Forget for the moment all the homes, farms, businesses and churches that stand in the way of the proposed US 13 bypass (no matter which of the now five alternative routes are chosen). We all pay state taxes, so let’s look at this from a money standpoint. Why would taxpaying citizens agree to allow DOT to spend our money unnecessarily? Why would be want to spend nearly $9 million to purchase right-of-way for up to 16 miles when we, as taxpaying citizens, already own right-of-way along a stretch of 20-plus miles that would serve the same purpose? I know it’s not equal in value, but if someone gave me a $30,000 vehicle as a Christmas gift, am I going to run out and buy a new vehicle?

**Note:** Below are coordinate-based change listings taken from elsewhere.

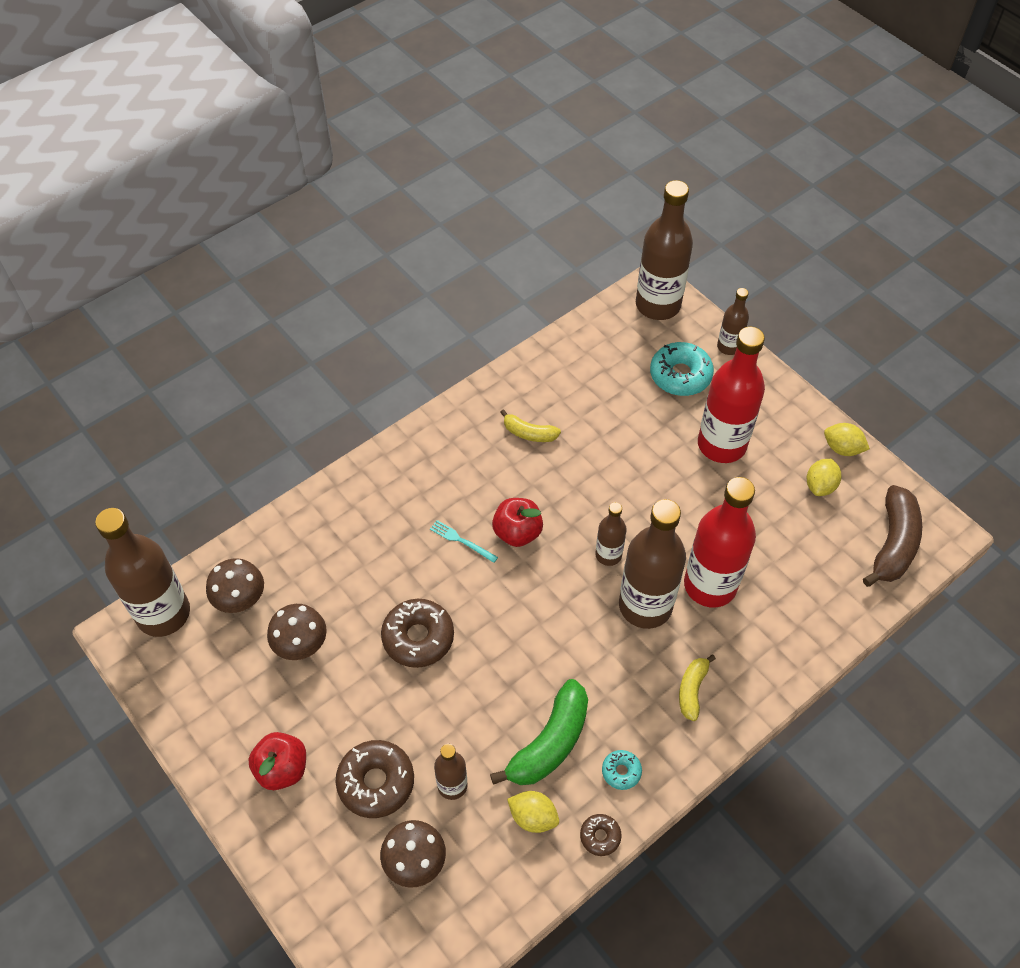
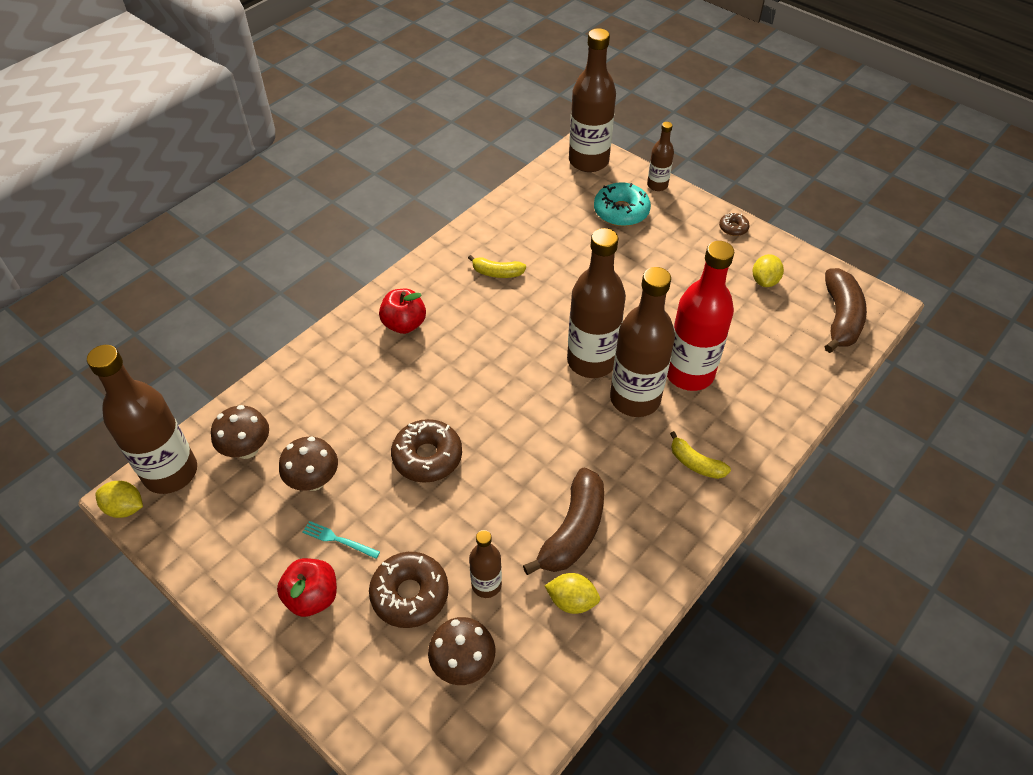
camera: 10 degrees left, 5 degrees down
(461, 541) = (452, 368): turquoise fork -> turquoise fork (338, 540)
(517, 532) = (503, 354): red apple -> red apple (404, 324)
(549, 743) = (573, 531): green banana -> brown banana
(600, 836) = (640, 608): brown donut -> brown donut (733, 228)
(608, 555) = (591, 361): brown bottle -> brown bottle, size x1.96
(621, 771) = (647, 545): turquoise donut -> none
(692, 690) = (695, 463): yellow banana -> yellow banana turned 60 degrees counterclockwise
(721, 445) = (670, 260): red bottle -> none
(842, 448) = (775, 250): yellow lemon -> yellow lemon (125, 508)

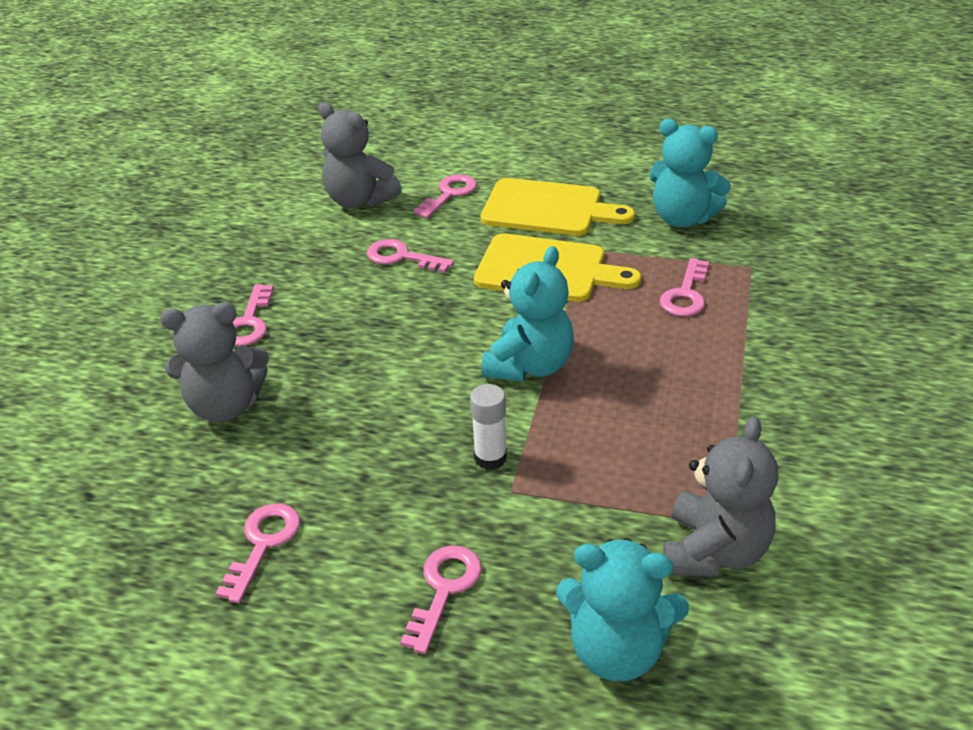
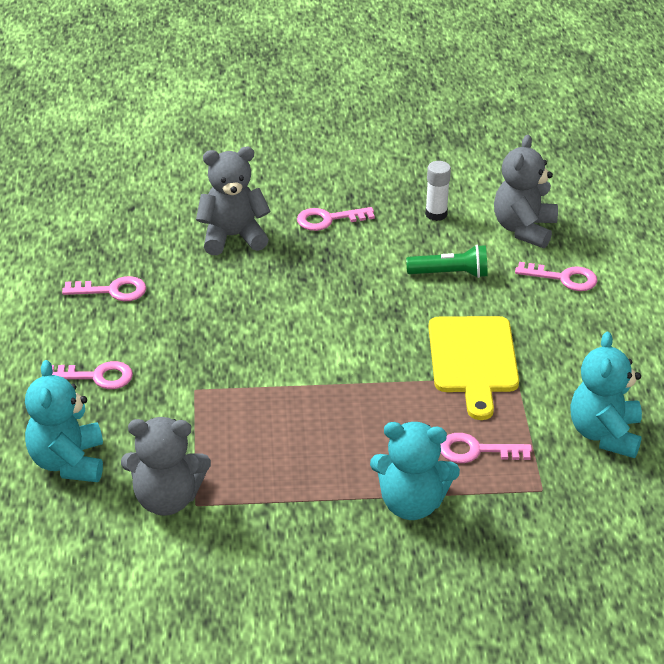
camera: 70 degrees right, 0 degrees up
(225, 406) = (232, 237): grey teddy bear -> grey teddy bear turned 105 degrees clockwise
(402, 257) = (450, 274): pink key -> green flashlight
(490, 458) = (224, 373): white glue stick -> white glue stick (436, 214)
(530, 366) = (336, 373): turquoise teddy bear -> turquoise teddy bear (411, 504)
(548, 209) = (572, 343): yellow cutting board -> none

DOT must think they have more money than Bill Gates, but they seem to forget where that money came from.

I’m all for my tax money being spent in the most prudent way possible. Purchasing right-of-way that already exists along another route and then building a road from the ground up, when we already have a roadbed ready for expansion, would be the biggest waste of tax dollars in the history of North Carolina.

And I don’t want to hear the excuse that the only reason we in Ahoskie and Hertford County want to four-lane NC 11 is so we can get to Greenville faster and shop ‘til we drop. No, NC 11 just makes better sense from a money standpoint. Plus, that road serves the region’s largest employer (Perdue Farms) and allows for a better transportation route for the area’s second largest employer (Nucor) not to mention it’s a faster, closer route that links Hertford, Gates, western Bertie County and eastern Northampton County to the US 64 corridor. In a day of $3-plus for a gallon of gas, aren’t we all looking for the shortest routes to travel?

If I’m wrong on this, then come take my land in order for Ahoskie to become the gateway for future development along the US 17 corridor. I will not be able to live with myself if I prevent growth from occurring in cities such as Little Washington, New Bern and Jacksonville (which, by the way, are NOT located along either US 13 or NC 11).